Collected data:
=== Section Start ===
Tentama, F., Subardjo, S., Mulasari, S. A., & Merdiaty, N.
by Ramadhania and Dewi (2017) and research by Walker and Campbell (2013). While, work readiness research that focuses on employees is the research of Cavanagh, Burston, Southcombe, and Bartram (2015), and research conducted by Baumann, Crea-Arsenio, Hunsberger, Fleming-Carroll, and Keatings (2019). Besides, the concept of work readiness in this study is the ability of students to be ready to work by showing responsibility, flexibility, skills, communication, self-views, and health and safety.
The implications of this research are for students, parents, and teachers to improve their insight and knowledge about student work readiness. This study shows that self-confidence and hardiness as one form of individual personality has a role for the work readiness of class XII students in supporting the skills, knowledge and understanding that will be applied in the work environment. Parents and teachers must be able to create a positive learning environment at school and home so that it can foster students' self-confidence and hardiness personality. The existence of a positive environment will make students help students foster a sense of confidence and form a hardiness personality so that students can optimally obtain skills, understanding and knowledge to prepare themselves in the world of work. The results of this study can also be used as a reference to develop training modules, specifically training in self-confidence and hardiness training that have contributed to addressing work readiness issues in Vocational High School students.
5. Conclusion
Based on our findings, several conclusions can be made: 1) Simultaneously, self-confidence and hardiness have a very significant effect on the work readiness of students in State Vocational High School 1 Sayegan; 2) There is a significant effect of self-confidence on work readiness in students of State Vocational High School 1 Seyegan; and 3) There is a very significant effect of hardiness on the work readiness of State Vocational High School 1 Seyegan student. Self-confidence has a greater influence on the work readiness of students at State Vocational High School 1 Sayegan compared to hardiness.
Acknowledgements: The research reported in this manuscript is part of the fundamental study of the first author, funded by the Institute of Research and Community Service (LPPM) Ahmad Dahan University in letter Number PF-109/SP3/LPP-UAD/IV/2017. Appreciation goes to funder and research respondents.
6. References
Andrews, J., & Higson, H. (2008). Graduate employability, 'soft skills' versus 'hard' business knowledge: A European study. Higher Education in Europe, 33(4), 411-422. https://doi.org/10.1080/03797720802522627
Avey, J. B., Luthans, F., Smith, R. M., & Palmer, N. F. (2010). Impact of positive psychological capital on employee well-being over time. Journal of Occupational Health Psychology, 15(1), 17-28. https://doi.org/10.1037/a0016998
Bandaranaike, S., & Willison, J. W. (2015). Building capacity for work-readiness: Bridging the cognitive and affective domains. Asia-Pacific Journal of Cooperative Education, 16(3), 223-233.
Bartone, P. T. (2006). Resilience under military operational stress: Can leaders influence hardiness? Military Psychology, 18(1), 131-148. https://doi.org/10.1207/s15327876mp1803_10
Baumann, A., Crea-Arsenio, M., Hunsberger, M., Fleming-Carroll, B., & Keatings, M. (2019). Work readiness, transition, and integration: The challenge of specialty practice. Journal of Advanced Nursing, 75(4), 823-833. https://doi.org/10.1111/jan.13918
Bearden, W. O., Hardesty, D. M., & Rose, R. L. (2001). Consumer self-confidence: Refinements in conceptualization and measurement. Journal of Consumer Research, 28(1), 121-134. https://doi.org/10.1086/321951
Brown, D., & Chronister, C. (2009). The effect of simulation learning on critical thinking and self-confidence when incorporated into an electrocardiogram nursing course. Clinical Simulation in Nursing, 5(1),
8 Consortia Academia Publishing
=== Section End ===
Note each line above that contains "Psychology" and copy it out.

ANSWER TO THIS TASK:
Avey, J. B., Luthans, F., Smith, R. M., & Palmer, N. F. (2010). Impact of positive psychological capital on employee well-being over time. Journal of Occupational Health Psychology, 15(1), 17-28. https://doi.org/10.1037/a0016998
Bartone, P. T. (2006). Resilience under military operational stress: Can leaders influence hardiness? Military Psychology, 18(1), 131-148. https://doi.org/10.1207/s15327876mp1803_10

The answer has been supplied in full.